We'll have a new Stanley Cup champion this year. We know that much after the opening round, thanks to the Blues' Game 7 elimination of the Blackhawks on Monday. With the Kings already out and the Bruins not even getting an invite, the last six Cup winners are already done. Only two of the remaining teams have won a Cup in the salary cap era, and four have never won one at all.
And so now we're on to round two. Well, sort of.
The NHL is throwing a twist at us this year, starting the Eastern Conference second-round schedule Wednesday with the Islanders and Lightning even though the Western Conference's opening round hasn't wrapped up yet. So we'll split this preview in two, covering the East today and then wrapping up the West tomorrow once we know whether it will be the Ducks or Predators moving on to face the Sharks.
We might as well start with the big one, a series featuring two star-packed teams with plenty of history and what seems like a fairly clear path to the final awaiting the winner. Other than that, not much on the line.
#1 Capitals vs. #2 Penguins
In this corner: The Presidents' Trophy winning Capitals (56-18-8, +57 true goals differential), moving on to the second round for the fifth time in eight years. They've lost each of their previous four visits, including three that went to Game 7.
And in this corner: The Penguins (48-26-8, +42), a team packed with elite talent that stumbled out of the gate before changing coaches and transforming into a powerhouse.

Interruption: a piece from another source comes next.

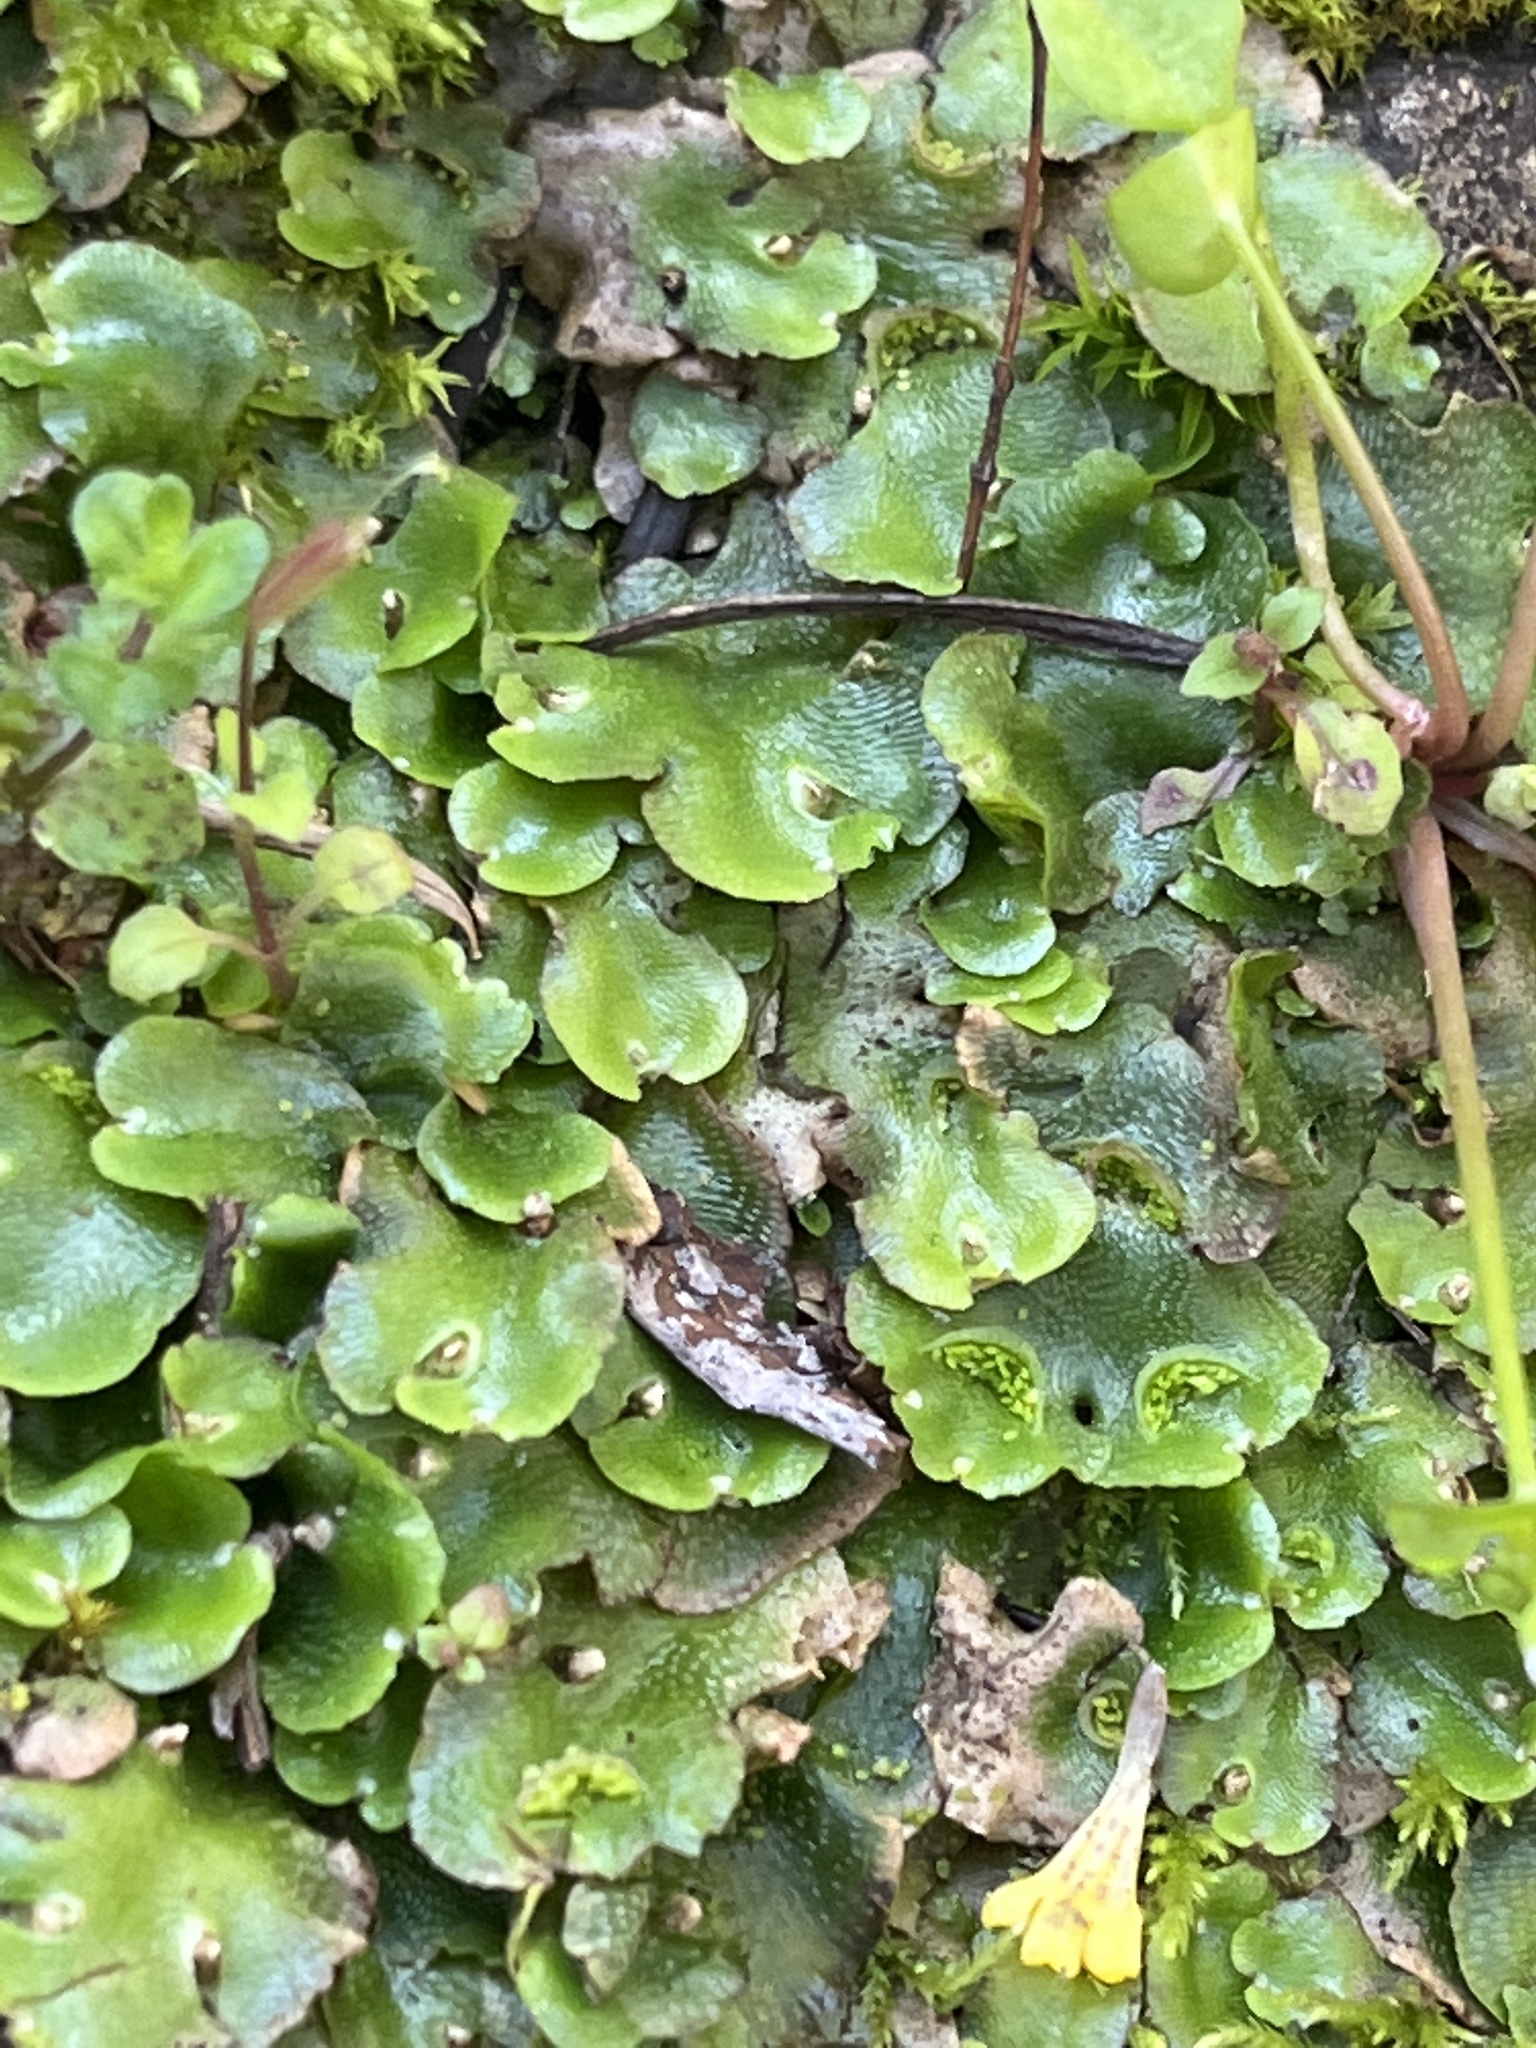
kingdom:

In round one: The Capitals raced out to a 3-0 series lead on the Flyers before losing two straight to resurrect the ghosts of playoff collapses past; they ended that talk, at least temporarily, by closing out the series with a 1-0 win in Game 6. The Penguins speed-bagged Henrik Lundqvist and the Rangers in a five-game series.
Injury report: The big name is Marc-Andre Fleury, the Penguins' goalie who missed the entire first round with a concussion. He's been skating lately and could return at some point, but until then the Pens will rely on rookie Matt Murray, who played well against the Flyers. The Penguins did get Evgeni Malkin back during the opening round, and the rest of the key names are relatively healthy.
The Capitals are also in fairly good shape, although they've been missing veteran defenseman Brooks Orpik and winger T.J. Oshie looked shaken up by a high hit in Game 6 (but did return for the third period).
Dominant narrative: Ovechkin Crosby Ovechkin Crosby Ovechkin Crosby Ovechkin Crosby Ovechkin Crosby Ovechkin Crosby. The NHL spent years trying to market these two as the Magic vs. Bird rivalry of their era, but they've only actually met in the playoffs once before. That was in 2009, a seven-game Penguins win that many consider one of the best series in recent memory.